There was a time, back when I was a youth preparing to face the world, when learned sociologists worried about the American masses and our priorities. They decried the fact that we had created a society that glorified silly things such as being No. 1 and earning A’s on school papers. The experts felt that those kinds of things gave kids a distorted sense of what was important—burdening them with a ready-made recipe for low self-esteem.
“Get out there and love yourself,” the self-help gurus all told youngsters quivering in fear from the harsh, judgmental world. “Self-appreciation is the key to happiness in life.”
Well, if Kim Kardashian is any indication, happiness may be just around the corner.
The much followed and emulated reality star let it slip in an online post that she had taken a whopping 6,000 selfies during her family’s recent four-day trip to Mexico. Now in this selfie-frenzied world, that may not initially sound like a lot. But that’s approximately 1,500 pics every 24 hours. Or, oh, one-per-minute, if you decide not to sleep.
“For me, what’s so funny is I love taking pictures and posting them on social media for memories,” Kardashian once told AdWeek about her selfie obsession. “… I can look at a photo on social media and see a picture and know exactly where I was by the outfit I had on or who I was with.
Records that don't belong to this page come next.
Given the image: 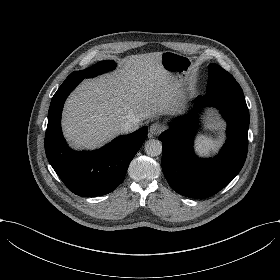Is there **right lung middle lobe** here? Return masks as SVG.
<instances>
[{
    "instance_id": "right-lung-middle-lobe-1",
    "label": "right lung middle lobe",
    "mask_w": 280,
    "mask_h": 280,
    "mask_svg": "<svg viewBox=\"0 0 280 280\" xmlns=\"http://www.w3.org/2000/svg\"><path fill=\"white\" fill-rule=\"evenodd\" d=\"M116 67V63H114V61L112 60H105V61H101L96 63L95 65L82 70V71H74L71 73V75H76V76H81L83 78H91V77H95L99 74L108 72L112 69H114Z\"/></svg>"
}]
</instances>
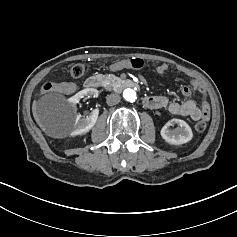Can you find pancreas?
Segmentation results:
<instances>
[{
    "label": "pancreas",
    "mask_w": 237,
    "mask_h": 237,
    "mask_svg": "<svg viewBox=\"0 0 237 237\" xmlns=\"http://www.w3.org/2000/svg\"><path fill=\"white\" fill-rule=\"evenodd\" d=\"M102 83L107 90H112L120 86L121 79L113 74H106L103 76Z\"/></svg>",
    "instance_id": "pancreas-1"
}]
</instances>
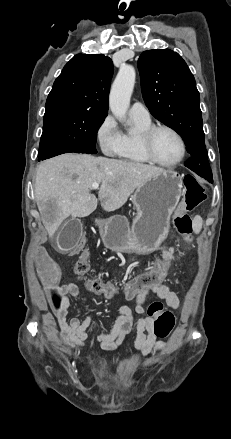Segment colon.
<instances>
[{
	"label": "colon",
	"instance_id": "1",
	"mask_svg": "<svg viewBox=\"0 0 231 439\" xmlns=\"http://www.w3.org/2000/svg\"><path fill=\"white\" fill-rule=\"evenodd\" d=\"M185 195L182 199L174 216V226L176 230L187 241L191 240L194 230L193 220L188 212L194 210L204 199V188L192 175L184 177ZM88 241L87 236L81 235L76 242V247L82 249L86 246ZM39 254L36 258L39 267L38 273L42 277L41 287L46 288L48 295V313H61L64 307V295L59 293L58 282L61 274L58 267L49 261V250L46 248H39ZM174 259L162 258L151 260L148 268L139 271V276H134L133 282L124 286H119L112 281H105L102 278H92L87 280V289L95 294H101L107 297L116 296L119 293L124 295V298H137L140 293H145V288L155 286L157 283H167L164 279L167 278V272L173 268ZM90 270V265L87 260L86 253L82 254L74 266V273L82 278L85 277ZM150 293L145 295H156L150 288ZM175 324V317L169 311L161 310L153 321V332L156 337L164 338L170 334Z\"/></svg>",
	"mask_w": 231,
	"mask_h": 439
}]
</instances>
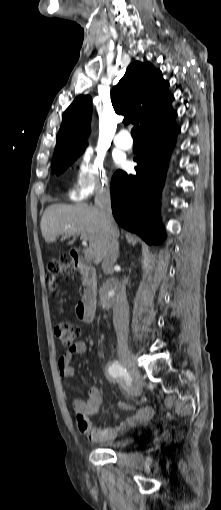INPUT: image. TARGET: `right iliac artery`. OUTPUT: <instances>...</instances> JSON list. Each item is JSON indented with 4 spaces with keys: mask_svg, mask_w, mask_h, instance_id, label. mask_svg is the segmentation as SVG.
<instances>
[{
    "mask_svg": "<svg viewBox=\"0 0 221 510\" xmlns=\"http://www.w3.org/2000/svg\"><path fill=\"white\" fill-rule=\"evenodd\" d=\"M108 372L114 378L125 379L128 375L126 369L118 361H114L109 366Z\"/></svg>",
    "mask_w": 221,
    "mask_h": 510,
    "instance_id": "obj_1",
    "label": "right iliac artery"
}]
</instances>
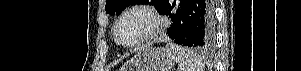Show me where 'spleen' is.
<instances>
[{"label":"spleen","instance_id":"1","mask_svg":"<svg viewBox=\"0 0 301 71\" xmlns=\"http://www.w3.org/2000/svg\"><path fill=\"white\" fill-rule=\"evenodd\" d=\"M166 50L178 64V71H203L204 63L197 53L173 43L166 44Z\"/></svg>","mask_w":301,"mask_h":71}]
</instances>
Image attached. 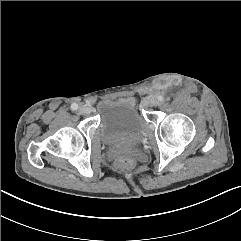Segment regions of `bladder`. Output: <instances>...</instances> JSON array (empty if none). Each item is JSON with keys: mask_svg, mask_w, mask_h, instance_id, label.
Segmentation results:
<instances>
[{"mask_svg": "<svg viewBox=\"0 0 241 241\" xmlns=\"http://www.w3.org/2000/svg\"><path fill=\"white\" fill-rule=\"evenodd\" d=\"M98 132L109 146L134 149L145 137L146 123L130 102L108 100L99 106Z\"/></svg>", "mask_w": 241, "mask_h": 241, "instance_id": "obj_1", "label": "bladder"}]
</instances>
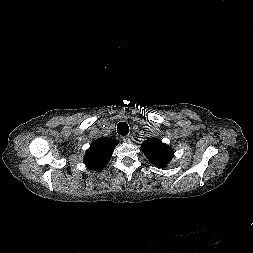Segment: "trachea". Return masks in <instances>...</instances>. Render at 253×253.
I'll return each instance as SVG.
<instances>
[{"mask_svg": "<svg viewBox=\"0 0 253 253\" xmlns=\"http://www.w3.org/2000/svg\"><path fill=\"white\" fill-rule=\"evenodd\" d=\"M117 132L119 135L125 136L129 133V126L125 122H120L117 125Z\"/></svg>", "mask_w": 253, "mask_h": 253, "instance_id": "1", "label": "trachea"}]
</instances>
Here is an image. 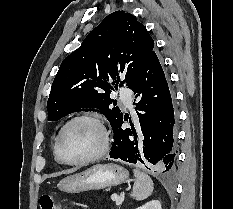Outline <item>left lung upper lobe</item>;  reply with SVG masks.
Returning a JSON list of instances; mask_svg holds the SVG:
<instances>
[{
    "mask_svg": "<svg viewBox=\"0 0 233 209\" xmlns=\"http://www.w3.org/2000/svg\"><path fill=\"white\" fill-rule=\"evenodd\" d=\"M147 29L130 13L109 14L61 63L47 102L48 120L57 121L79 108H97L112 125L122 112L110 93L121 78L131 80L154 53ZM114 105V106H112Z\"/></svg>",
    "mask_w": 233,
    "mask_h": 209,
    "instance_id": "5c2ea615",
    "label": "left lung upper lobe"
}]
</instances>
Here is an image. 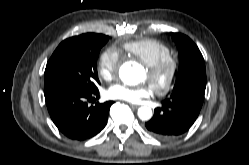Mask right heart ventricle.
<instances>
[{
    "label": "right heart ventricle",
    "mask_w": 249,
    "mask_h": 165,
    "mask_svg": "<svg viewBox=\"0 0 249 165\" xmlns=\"http://www.w3.org/2000/svg\"><path fill=\"white\" fill-rule=\"evenodd\" d=\"M125 51L146 65H151L171 55L170 47L157 39L144 38L123 44Z\"/></svg>",
    "instance_id": "1"
}]
</instances>
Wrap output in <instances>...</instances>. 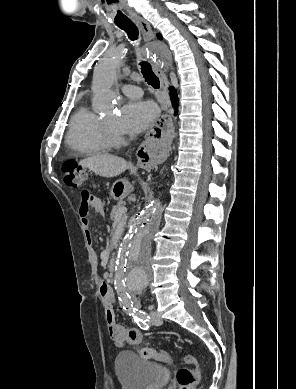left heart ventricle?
I'll return each instance as SVG.
<instances>
[{
    "mask_svg": "<svg viewBox=\"0 0 296 389\" xmlns=\"http://www.w3.org/2000/svg\"><path fill=\"white\" fill-rule=\"evenodd\" d=\"M105 120H106L110 125H112L114 128H116V122H117L116 117L110 116V117L105 118Z\"/></svg>",
    "mask_w": 296,
    "mask_h": 389,
    "instance_id": "obj_1",
    "label": "left heart ventricle"
}]
</instances>
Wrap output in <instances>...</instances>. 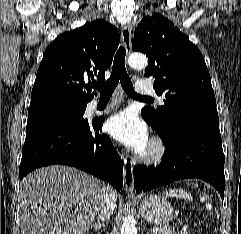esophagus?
<instances>
[{"mask_svg":"<svg viewBox=\"0 0 241 234\" xmlns=\"http://www.w3.org/2000/svg\"><path fill=\"white\" fill-rule=\"evenodd\" d=\"M121 39L123 46L129 54L131 52L132 41H131V28L129 25H124L121 30ZM124 190L128 195H134V175L133 165L127 160L124 161Z\"/></svg>","mask_w":241,"mask_h":234,"instance_id":"obj_1","label":"esophagus"}]
</instances>
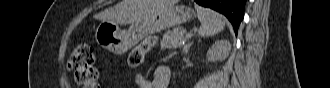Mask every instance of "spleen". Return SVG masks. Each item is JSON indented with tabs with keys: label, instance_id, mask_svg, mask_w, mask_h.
<instances>
[{
	"label": "spleen",
	"instance_id": "spleen-1",
	"mask_svg": "<svg viewBox=\"0 0 330 88\" xmlns=\"http://www.w3.org/2000/svg\"><path fill=\"white\" fill-rule=\"evenodd\" d=\"M197 14L201 21V26L199 28L200 36H213L224 29L226 19L220 13H217L211 9L200 7L197 10Z\"/></svg>",
	"mask_w": 330,
	"mask_h": 88
}]
</instances>
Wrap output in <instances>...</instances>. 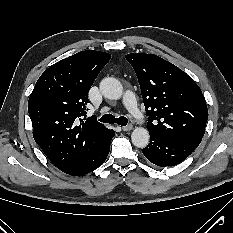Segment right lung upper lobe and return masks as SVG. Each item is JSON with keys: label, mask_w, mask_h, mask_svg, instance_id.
<instances>
[{"label": "right lung upper lobe", "mask_w": 233, "mask_h": 233, "mask_svg": "<svg viewBox=\"0 0 233 233\" xmlns=\"http://www.w3.org/2000/svg\"><path fill=\"white\" fill-rule=\"evenodd\" d=\"M110 58L100 51L78 52L50 66L30 94L33 137L60 170L92 155L112 133L95 118L86 119L85 111L90 87Z\"/></svg>", "instance_id": "obj_1"}]
</instances>
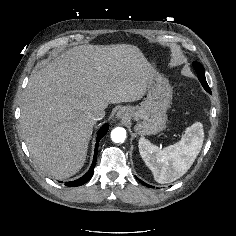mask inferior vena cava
<instances>
[{"instance_id": "1", "label": "inferior vena cava", "mask_w": 236, "mask_h": 236, "mask_svg": "<svg viewBox=\"0 0 236 236\" xmlns=\"http://www.w3.org/2000/svg\"><path fill=\"white\" fill-rule=\"evenodd\" d=\"M105 116V111L102 108H94L90 111V117L94 120V121H98L103 119Z\"/></svg>"}]
</instances>
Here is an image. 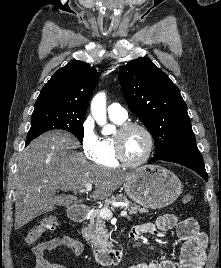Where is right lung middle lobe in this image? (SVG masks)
Instances as JSON below:
<instances>
[{"mask_svg": "<svg viewBox=\"0 0 221 268\" xmlns=\"http://www.w3.org/2000/svg\"><path fill=\"white\" fill-rule=\"evenodd\" d=\"M84 118L85 114L57 109L34 111L27 139H34L49 130L61 129L71 132L82 142L84 134L82 123Z\"/></svg>", "mask_w": 221, "mask_h": 268, "instance_id": "obj_1", "label": "right lung middle lobe"}]
</instances>
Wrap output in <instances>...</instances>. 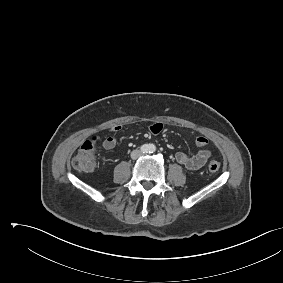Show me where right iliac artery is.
Returning a JSON list of instances; mask_svg holds the SVG:
<instances>
[{
  "label": "right iliac artery",
  "mask_w": 283,
  "mask_h": 283,
  "mask_svg": "<svg viewBox=\"0 0 283 283\" xmlns=\"http://www.w3.org/2000/svg\"><path fill=\"white\" fill-rule=\"evenodd\" d=\"M141 151L147 153L149 151V146L147 144L141 146Z\"/></svg>",
  "instance_id": "82829eb1"
}]
</instances>
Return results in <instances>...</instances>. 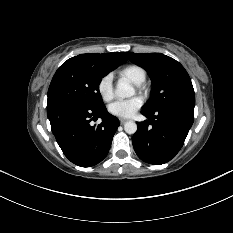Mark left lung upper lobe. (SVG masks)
Returning a JSON list of instances; mask_svg holds the SVG:
<instances>
[{
    "instance_id": "left-lung-upper-lobe-1",
    "label": "left lung upper lobe",
    "mask_w": 233,
    "mask_h": 233,
    "mask_svg": "<svg viewBox=\"0 0 233 233\" xmlns=\"http://www.w3.org/2000/svg\"><path fill=\"white\" fill-rule=\"evenodd\" d=\"M134 64L147 70L152 80V94L144 110L181 108L194 112L195 95L191 79L184 67L161 53L137 54L125 52Z\"/></svg>"
}]
</instances>
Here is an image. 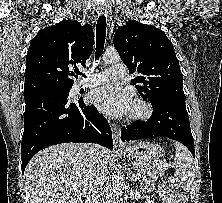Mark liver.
I'll return each instance as SVG.
<instances>
[{"mask_svg": "<svg viewBox=\"0 0 222 203\" xmlns=\"http://www.w3.org/2000/svg\"><path fill=\"white\" fill-rule=\"evenodd\" d=\"M105 165L110 153L99 147ZM91 159L88 145L63 143L37 153L24 172L30 203H70L89 188Z\"/></svg>", "mask_w": 222, "mask_h": 203, "instance_id": "liver-1", "label": "liver"}]
</instances>
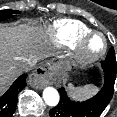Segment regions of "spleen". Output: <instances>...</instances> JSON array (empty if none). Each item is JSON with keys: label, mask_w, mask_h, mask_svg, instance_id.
I'll use <instances>...</instances> for the list:
<instances>
[{"label": "spleen", "mask_w": 117, "mask_h": 117, "mask_svg": "<svg viewBox=\"0 0 117 117\" xmlns=\"http://www.w3.org/2000/svg\"><path fill=\"white\" fill-rule=\"evenodd\" d=\"M68 91L72 98L85 100L93 96L98 91V88L92 84H88V85L77 87V88L69 84Z\"/></svg>", "instance_id": "1"}]
</instances>
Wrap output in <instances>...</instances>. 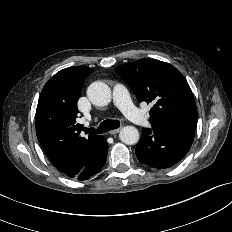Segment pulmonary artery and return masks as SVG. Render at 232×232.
Segmentation results:
<instances>
[{"mask_svg":"<svg viewBox=\"0 0 232 232\" xmlns=\"http://www.w3.org/2000/svg\"><path fill=\"white\" fill-rule=\"evenodd\" d=\"M113 99L115 105L124 113L131 121L138 125H147V117L139 111L132 103L127 89L117 84L113 90Z\"/></svg>","mask_w":232,"mask_h":232,"instance_id":"obj_1","label":"pulmonary artery"}]
</instances>
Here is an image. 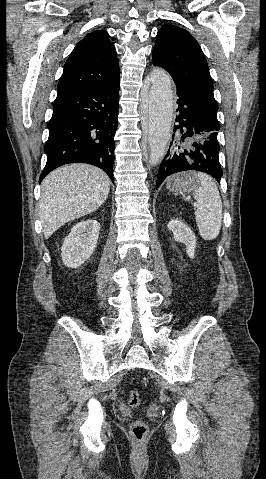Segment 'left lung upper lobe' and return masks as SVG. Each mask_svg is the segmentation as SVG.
<instances>
[{
  "label": "left lung upper lobe",
  "mask_w": 266,
  "mask_h": 479,
  "mask_svg": "<svg viewBox=\"0 0 266 479\" xmlns=\"http://www.w3.org/2000/svg\"><path fill=\"white\" fill-rule=\"evenodd\" d=\"M153 64L164 67L177 88L217 113L207 61L200 45L187 30L171 24L162 26L153 48Z\"/></svg>",
  "instance_id": "5c2ea615"
}]
</instances>
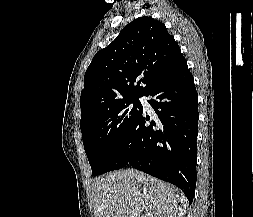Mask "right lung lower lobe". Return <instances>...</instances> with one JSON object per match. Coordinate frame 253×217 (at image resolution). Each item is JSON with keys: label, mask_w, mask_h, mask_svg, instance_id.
<instances>
[{"label": "right lung lower lobe", "mask_w": 253, "mask_h": 217, "mask_svg": "<svg viewBox=\"0 0 253 217\" xmlns=\"http://www.w3.org/2000/svg\"><path fill=\"white\" fill-rule=\"evenodd\" d=\"M145 96L158 116L143 112L119 150L112 170L129 164L179 187L192 203L196 186L198 94L187 62L155 83Z\"/></svg>", "instance_id": "1"}]
</instances>
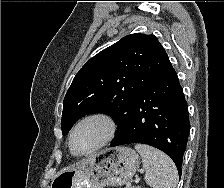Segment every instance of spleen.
Instances as JSON below:
<instances>
[{"label": "spleen", "instance_id": "obj_1", "mask_svg": "<svg viewBox=\"0 0 224 188\" xmlns=\"http://www.w3.org/2000/svg\"><path fill=\"white\" fill-rule=\"evenodd\" d=\"M145 170V181L152 188H176L178 172L172 159L162 151L146 145L136 144Z\"/></svg>", "mask_w": 224, "mask_h": 188}]
</instances>
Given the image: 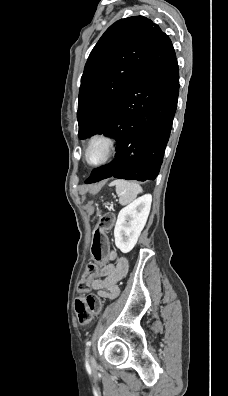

I take it more as a fun, emotional scrapbook that I love to look back on.”
Now, one might hear that and say, “Yeah, what’s the big deal? I take vacation photos.” But you’ve got to realize that a selfie isn’t really just a vacation pic. You know, a photo of the kids playing or of the waves crashing or of the sun setting. As Ms. Kardashian notes, she connects with her past by way of what she’s wearing or who she’s with.
Selfies are by definition pictures of you. You with the kids playing in the background. You with the waves crashing about you. You warmly lit by the setting sun. And to take one of these snapshot monuments to yourself every minute for four days, well, not only would you need a long-lasting phone battery and a mighty forearm, but one whale of a solid sense of self-appreciation.
So I think we can thank Kim K. for helping us see that we may well have gotten a handle on our self-esteem problem. Now we can move on to lesser issues … like world hunger.